Acho engraçado os subterfúgios utilizados tanto pela imprensa quanto pelos torcedores para tentar destacar um ou outro jogo em um campeonato em que o que vale é a regularidade, como o Brasileirão de pontos corridos. Durante os dias que antecederam ao duelo entre Cruzeiro e Botafogo, os esforços para rotular a partida como uma grande decisão foram recorrentes.
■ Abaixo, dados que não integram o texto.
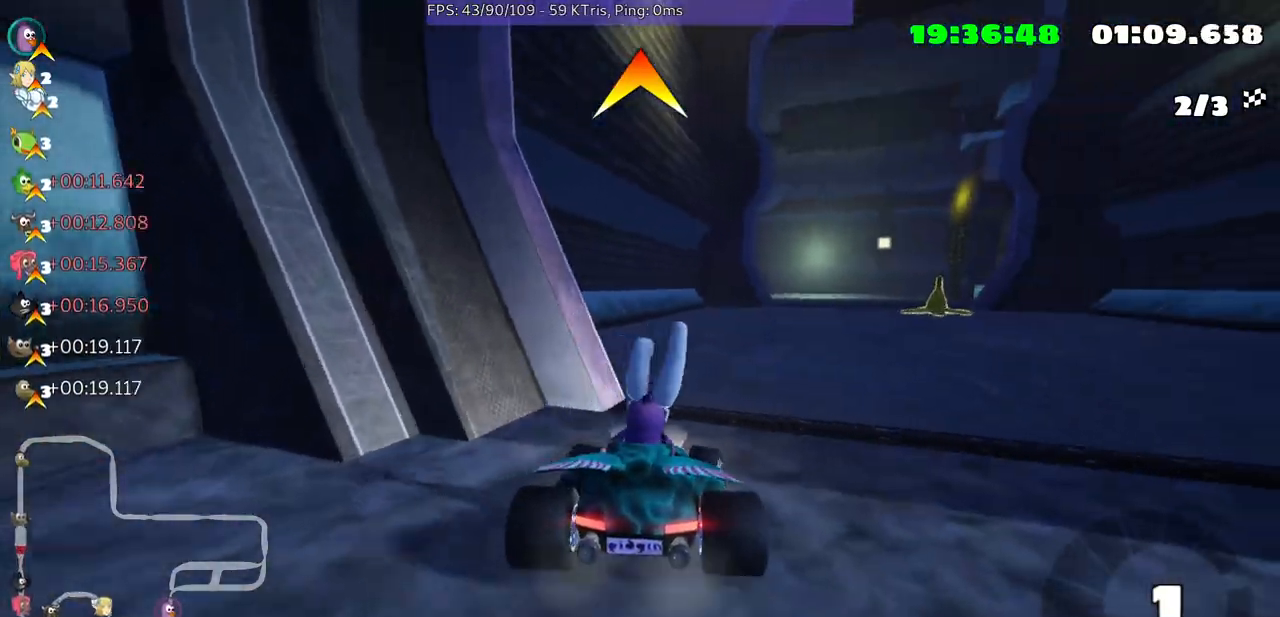
{"dt_ms": 500, "buttons": [], "left_stick": "down-left", "right_stick": "center", "events": [[233, "left_stick", "center"], [367, "left_stick", "down-left"]]}
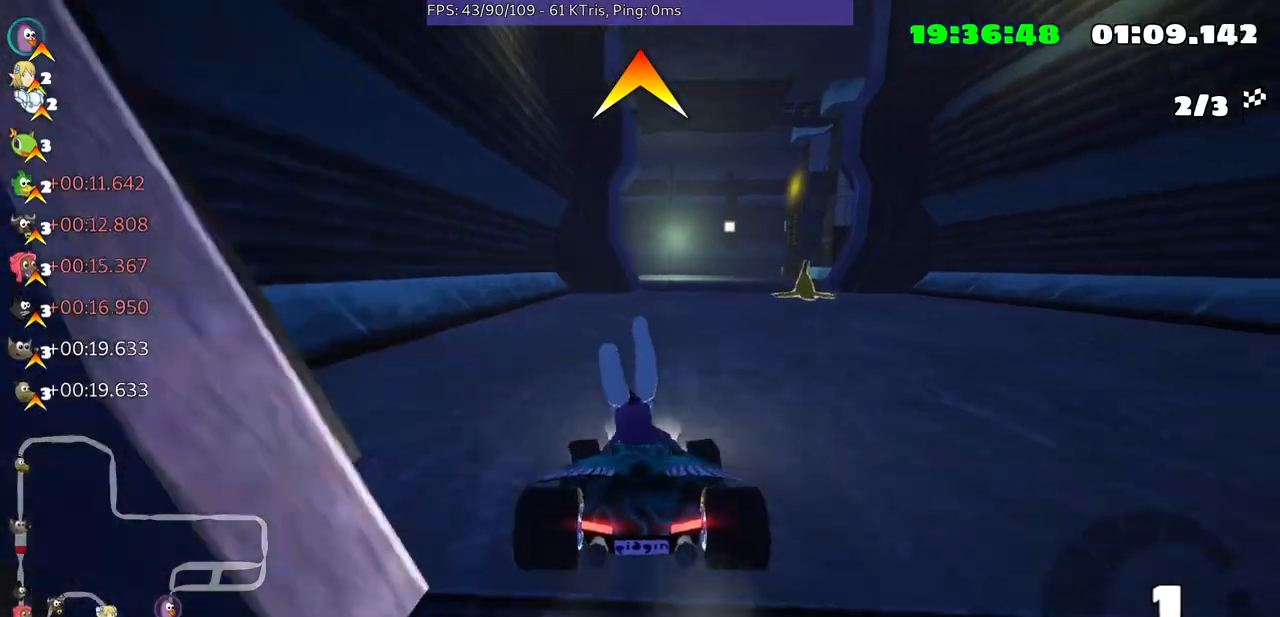
{"dt_ms": 500, "buttons": [], "left_stick": "right", "right_stick": "center", "events": [[100, "left_stick", "center"], [233, "left_stick", "right"]]}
Após a incontestável vitória celeste, nem a Raposa foi campeã, nem tampouco o Botafogo disse adeus ao campeonato.
Apesar da larga vantagem dos mineiros, não foi o 3 a 0 de quarta-feira que fez a equipe de Marcelo Oliveira ser apontada como principal favorita. A pecha já vem desde o meio do turno, quando os azuis encontraram um futebol vibrante e equilibrado, grande senha para levantar o caneco em um torneio sem finais. Ao Glorioso, resta buscar as atuações constantes, marca da temporada alvinegra até aqui. Nada está perdido.
O grande segredo do Cruzeiro é jogar uma decisão por rodada. Atuando contra o vice-líder ou contra o lanterna, estão em jogo 3 pontos, que sempre serão importantes no somatório final. Isso independe de adversários. Ou de jogo bonito. Basta ver a evolução do São Paulo após o retorno de Muricy e suas goleadas por 1 a 0. Mais do que bons jogadores, o mérito da Raposa é não ter medo de jogar para vencer seja contra o arquirrival Atlético ou contra o time de pelada da firma.